Example Problem Solve, graph, and check the solution for the inequality $\frac{ x}{3} < 4$.
Step by Step 1. Start with the given inequality. $$ \frac{ x}{3} < 4 $$ 2. To isolate $x$, we need to multiply both sides by $ 3$. Because we are multiplying by a negative number, we must reverse the inequality symbol. $$ ( 3)\frac{ x}{3} 4( 3) \quad \text{Multiplication Property of Inequality for } c < 0 $$ 3. Simplify the expression to find the solution. $$ x 12 \quad \text{Simplify.} $$ 4. Graph the solution on a number line. This requires an open circle at $ 12$ and an arrow pointing to the right, indicating all numbers greater than $ 12$.
Common Questions
What is Example Card: Multiplying by a Negative Number?

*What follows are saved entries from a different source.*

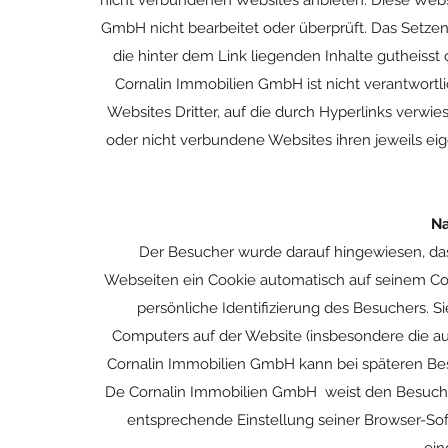
nicht verbundenen Websites anbieten. Diese Web
GmbH nicht bearbeitet oder überprüft. Das Setze
die hinter dem Link liegenden Inhalte gutheisst
Cornalin Immobilien GmbH ist nicht verantwortli
Websites Dritter, auf die durch Hyperlinks verwi
oder nicht verbundene Websites ihren jeweils
Na
Der Besucher wurde darauf hingewiesen, d
Webseiten ein Cookie automatisch auf seinem C
persönliche Identifizierung des Besuchers. S
Computers auf der Website (insbesondere die au
Cornalin Immobilien GmbH kann bei späteren Bes
De Cornalin Immobilien GmbH weist den Besucher
entsprechende Einstellung seiner Browser-So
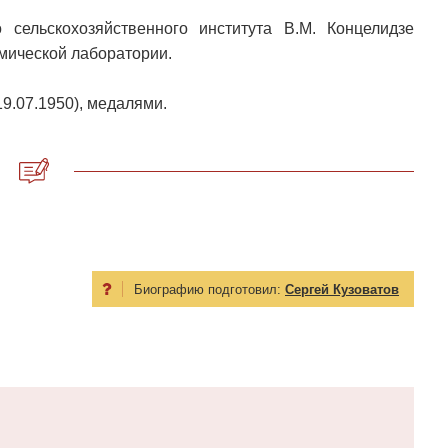
 сельскохозяйственного института В.М. Концелидзе
мической лаборатории.
9.07.1950), медалями.
Биографию подготовил:
Сергей Кузоватов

Example Card: Multiplying by a Negative Number is a key concept in Grade 9 math. It involves applying specific rules and properties to simplify expressions, solve equations, or analyze mathematical relationships. Understanding this topic builds foundational skills needed for higher-level algebra and beyond.
How is Example Card: Multiplying by a Negative Number used in real-world applications?
Example Card: Multiplying by a Negative Number appears in practical contexts such as financial calculations, engineering problems, and data analysis. Mastering this skill helps students model and solve problems they will encounter in science, technology, and everyday decision-making situations.
What are common mistakes when working with Example Card: Multiplying by a Negative Number?
Common errors include forgetting to apply rules to all terms, sign errors when working with negatives, and skipping verification steps. Always double-check by substituting answers back into the original problem and reviewing each algebraic step carefully.